La coopération entre les zones de police à Bruxelles se déroule bien même si elle peut s’améliorer, a souligné mercredi le directeur-coordinateur de la police fédérale à Bruxelles, Luc Ysebaert, devant la commission de l’Intérieur de la Chambre. A ses yeux, dans le débat sur la fusion des zones de police dans la capitale, il faut se poser la question de la plus-value d’une opération qui serait très lourde à mener et perturbante pour les services de police.

En 1998, dans le cadre de la mise en place la police intégrée, il a été décidé de créer des zones de police à Bruxelles, au nombre de 6 pour 19 communes, qui sont malgré tout parmi les plus grandes du pays. Au fil du temps, des protocoles de coopération ont vu le jour pour organiser le travail, notamment pour le maintien de l’ordre. Ce processus pourrait se poursuivre dans d’autres domaines comme la mobilité, la sécurité routière ou la collaboration avec la police des chemins de fer.
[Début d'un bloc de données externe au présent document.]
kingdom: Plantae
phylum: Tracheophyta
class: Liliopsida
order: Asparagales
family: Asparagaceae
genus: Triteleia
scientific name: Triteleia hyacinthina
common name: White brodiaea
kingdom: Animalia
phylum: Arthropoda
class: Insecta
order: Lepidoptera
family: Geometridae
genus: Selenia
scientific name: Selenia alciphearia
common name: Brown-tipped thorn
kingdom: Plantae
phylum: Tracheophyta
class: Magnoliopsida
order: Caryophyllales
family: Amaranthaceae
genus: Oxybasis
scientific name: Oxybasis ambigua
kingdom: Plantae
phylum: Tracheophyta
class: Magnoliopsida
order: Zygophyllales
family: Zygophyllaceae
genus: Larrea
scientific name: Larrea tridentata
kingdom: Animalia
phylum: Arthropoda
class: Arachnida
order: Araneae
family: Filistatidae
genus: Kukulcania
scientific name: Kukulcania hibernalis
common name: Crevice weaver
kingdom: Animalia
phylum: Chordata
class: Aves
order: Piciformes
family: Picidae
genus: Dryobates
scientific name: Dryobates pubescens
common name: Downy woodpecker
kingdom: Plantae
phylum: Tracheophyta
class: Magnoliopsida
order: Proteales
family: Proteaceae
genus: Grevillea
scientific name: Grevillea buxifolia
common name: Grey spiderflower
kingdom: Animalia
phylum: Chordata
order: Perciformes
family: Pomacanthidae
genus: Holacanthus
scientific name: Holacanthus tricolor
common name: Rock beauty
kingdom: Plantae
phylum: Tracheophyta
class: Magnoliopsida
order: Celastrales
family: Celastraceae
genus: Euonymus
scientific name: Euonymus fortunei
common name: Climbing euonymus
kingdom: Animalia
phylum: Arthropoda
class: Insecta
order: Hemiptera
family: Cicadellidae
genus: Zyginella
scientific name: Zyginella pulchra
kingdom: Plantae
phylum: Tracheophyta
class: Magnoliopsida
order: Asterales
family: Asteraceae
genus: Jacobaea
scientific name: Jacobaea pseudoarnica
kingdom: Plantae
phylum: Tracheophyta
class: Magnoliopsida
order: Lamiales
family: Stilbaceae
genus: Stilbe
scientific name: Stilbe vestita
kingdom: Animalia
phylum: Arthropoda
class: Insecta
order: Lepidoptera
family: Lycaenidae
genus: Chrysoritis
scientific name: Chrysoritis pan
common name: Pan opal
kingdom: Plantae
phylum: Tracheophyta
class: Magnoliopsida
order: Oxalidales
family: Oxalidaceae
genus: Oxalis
En dix ans, et malgré une augmentation importante de la population, la criminalité a baissé de 20% à Bruxelles, ont fait remarquer aussi bien M. Ysebaert que Charles Picqué, président de la conférence des bourgmestres de Bruxelles.

« La fusion est trop souvent abordée comme une fin en soi. Les choses vont-elles si mal que ça? Je ne le pense pas », a souligné le policier fédéral. Le débat sur la fusion fait surgir plus de questions qu’il n’en résout, estime-t-il. Et dès lors que les marges de collaboration qui restent sont utilisées, une fusion ne « semble pas une nécessité ».

« Il y a moins de risque à améliorer ce qui existe et a déjà été amélioré plutôt que d’aller vers une situation aussi radicale que la fusion », a souligné pour sa part M. Picqué.

L’une des pistes d’amélioration passe par la Région bruxelloise, a plaidé le professeur Dirk Van Daele (KULeuven). Dans le cadre de la 6e réforme de l’Etat, l’institution a reçu plus de compétences en matière de sécurité, que ce soit dans le chef du ministre-président, par l’élaboration d’un plan régional de sécurité ou la création de Bruxelles Prévention Sécurité (BPS).